◆ **EXERCISE PROMPT**
What is needed here is an exact transcription of all the entries.

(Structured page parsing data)
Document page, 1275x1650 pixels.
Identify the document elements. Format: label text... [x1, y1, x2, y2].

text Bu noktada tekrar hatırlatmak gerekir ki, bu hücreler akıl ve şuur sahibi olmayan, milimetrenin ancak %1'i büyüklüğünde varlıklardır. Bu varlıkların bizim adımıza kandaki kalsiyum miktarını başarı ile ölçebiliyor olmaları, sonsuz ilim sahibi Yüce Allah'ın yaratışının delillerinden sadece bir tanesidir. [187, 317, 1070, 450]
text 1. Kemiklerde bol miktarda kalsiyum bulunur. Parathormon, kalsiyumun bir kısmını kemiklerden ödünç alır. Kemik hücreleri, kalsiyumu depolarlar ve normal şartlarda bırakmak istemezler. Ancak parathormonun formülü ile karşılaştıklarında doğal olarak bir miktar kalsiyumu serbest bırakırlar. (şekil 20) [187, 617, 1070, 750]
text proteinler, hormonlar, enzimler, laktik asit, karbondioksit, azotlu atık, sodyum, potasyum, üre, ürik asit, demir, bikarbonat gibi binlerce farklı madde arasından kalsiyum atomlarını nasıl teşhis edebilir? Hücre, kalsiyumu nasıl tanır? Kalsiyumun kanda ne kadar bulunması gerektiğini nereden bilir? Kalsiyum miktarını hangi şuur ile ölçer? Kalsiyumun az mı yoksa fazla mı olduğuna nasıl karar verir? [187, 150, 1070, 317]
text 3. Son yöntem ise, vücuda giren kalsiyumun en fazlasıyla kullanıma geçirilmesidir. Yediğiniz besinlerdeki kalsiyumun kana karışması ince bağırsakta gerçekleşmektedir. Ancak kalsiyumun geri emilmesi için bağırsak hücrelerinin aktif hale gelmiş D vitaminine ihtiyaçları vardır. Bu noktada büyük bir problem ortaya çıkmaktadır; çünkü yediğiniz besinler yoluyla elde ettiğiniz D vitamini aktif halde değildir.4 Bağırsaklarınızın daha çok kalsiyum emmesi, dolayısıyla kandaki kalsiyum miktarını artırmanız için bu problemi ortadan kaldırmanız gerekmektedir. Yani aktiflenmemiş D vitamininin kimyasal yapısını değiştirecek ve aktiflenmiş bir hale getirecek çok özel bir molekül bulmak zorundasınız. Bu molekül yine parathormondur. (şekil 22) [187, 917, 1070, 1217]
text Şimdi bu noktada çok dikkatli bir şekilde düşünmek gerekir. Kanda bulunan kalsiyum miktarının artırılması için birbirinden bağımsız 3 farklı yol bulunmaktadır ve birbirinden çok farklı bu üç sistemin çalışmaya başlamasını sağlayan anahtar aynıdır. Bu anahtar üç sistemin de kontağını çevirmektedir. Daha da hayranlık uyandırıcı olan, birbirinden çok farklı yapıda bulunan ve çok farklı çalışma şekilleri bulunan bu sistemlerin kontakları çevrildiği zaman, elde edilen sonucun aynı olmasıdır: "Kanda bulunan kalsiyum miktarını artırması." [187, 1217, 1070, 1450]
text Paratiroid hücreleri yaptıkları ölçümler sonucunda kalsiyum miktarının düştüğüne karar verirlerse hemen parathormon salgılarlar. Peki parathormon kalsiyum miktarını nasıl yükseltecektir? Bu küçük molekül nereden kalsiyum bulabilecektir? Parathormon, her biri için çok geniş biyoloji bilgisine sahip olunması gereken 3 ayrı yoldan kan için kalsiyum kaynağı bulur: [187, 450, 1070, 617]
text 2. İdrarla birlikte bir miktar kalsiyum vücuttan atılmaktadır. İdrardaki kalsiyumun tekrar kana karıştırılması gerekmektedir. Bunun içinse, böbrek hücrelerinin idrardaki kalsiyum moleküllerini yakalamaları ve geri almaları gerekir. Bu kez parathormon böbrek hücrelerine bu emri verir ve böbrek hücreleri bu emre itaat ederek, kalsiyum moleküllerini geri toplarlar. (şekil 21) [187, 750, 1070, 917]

◆ **FINAL ANSWER**
Document page, 1275x1650 pixels.
Identify the document elements. Format: label text... [x1, y1, x2, y2].

text Bu noktada tekrar hatırlatmak gerekir ki, bu hücreler akıl ve şuur sahibi olmayan, milimetrenin ancak %1'i büyüklüğünde varlıklardır. Bu varlıkların bizim adımıza kandaki kalsiyum miktarını başarı ile ölçebiliyor olmaları, sonsuz ilim sahibi Yüce Allah'ın yaratışının delillerinden sadece bir tanesidir. [187, 317, 1070, 450]
text 1. Kemiklerde bol miktarda kalsiyum bulunur. Parathormon, kalsiyumun bir kısmını kemiklerden ödünç alır. Kemik hücreleri, kalsiyumu depolarlar ve normal şartlarda bırakmak istemezler. Ancak parathormonun formülü ile karşılaştıklarında doğal olarak bir miktar kalsiyumu serbest bırakırlar. (şekil 20) [187, 617, 1070, 750]
text proteinler, hormonlar, enzimler, laktik asit, karbondioksit, azotlu atık, sodyum, potasyum, üre, ürik asit, demir, bikarbonat gibi binlerce farklı madde arasından kalsiyum atomlarını nasıl teşhis edebilir? Hücre, kalsiyumu nasıl tanır? Kalsiyumun kanda ne kadar bulunması gerektiğini nereden bilir? Kalsiyum miktarını hangi şuur ile ölçer? Kalsiyumun az mı yoksa fazla mı olduğuna nasıl karar verir? [187, 150, 1070, 317]
text 3. Son yöntem ise, vücuda giren kalsiyumun en fazlasıyla kullanıma geçirilmesidir. Yediğiniz besinlerdeki kalsiyumun kana karışması ince bağırsakta gerçekleşmektedir. Ancak kalsiyumun geri emilmesi için bağırsak hücrelerinin aktif hale gelmiş D vitaminine ihtiyaçları vardır. Bu noktada büyük bir problem ortaya çıkmaktadır; çünkü yediğiniz besinler yoluyla elde ettiğiniz D vitamini aktif halde değildir.4 Bağırsaklarınızın daha çok kalsiyum emmesi, dolayısıyla kandaki kalsiyum miktarını artırmanız için bu problemi ortadan kaldırmanız gerekmektedir. Yani aktiflenmemiş D vitamininin kimyasal yapısını değiştirecek ve aktiflenmiş bir hale getirecek çok özel bir molekül bulmak zorundasınız. Bu molekül yine parathormondur. (şekil 22) [187, 917, 1070, 1217]
text Şimdi bu noktada çok dikkatli bir şekilde düşünmek gerekir. Kanda bulunan kalsiyum miktarının artırılması için birbirinden bağımsız 3 farklı yol bulunmaktadır ve birbirinden çok farklı bu üç sistemin çalışmaya başlamasını sağlayan anahtar aynıdır. Bu anahtar üç sistemin de kontağını çevirmektedir. Daha da hayranlık uyandırıcı olan, birbirinden çok farklı yapıda bulunan ve çok farklı çalışma şekilleri bulunan bu sistemlerin kontakları çevrildiği zaman, elde edilen sonucun aynı olmasıdır: "Kanda bulunan kalsiyum miktarını artırması." [187, 1217, 1070, 1450]
text Paratiroid hücreleri yaptıkları ölçümler sonucunda kalsiyum miktarının düştüğüne karar verirlerse hemen parathormon salgılarlar. Peki parathormon kalsiyum miktarını nasıl yükseltecektir? Bu küçük molekül nereden kalsiyum bulabilecektir? Parathormon, her biri için çok geniş biyoloji bilgisine sahip olunması gereken 3 ayrı yoldan kan için kalsiyum kaynağı bulur: [187, 450, 1070, 617]
text 2. İdrarla birlikte bir miktar kalsiyum vücuttan atılmaktadır. İdrardaki kalsiyumun tekrar kana karıştırılması gerekmektedir. Bunun içinse, böbrek hücrelerinin idrardaki kalsiyum moleküllerini yakalamaları ve geri almaları gerekir. Bu kez parathormon böbrek hücrelerine bu emri verir ve böbrek hücreleri bu emre itaat ederek, kalsiyum moleküllerini geri toplarlar. (şekil 21) [187, 750, 1070, 917]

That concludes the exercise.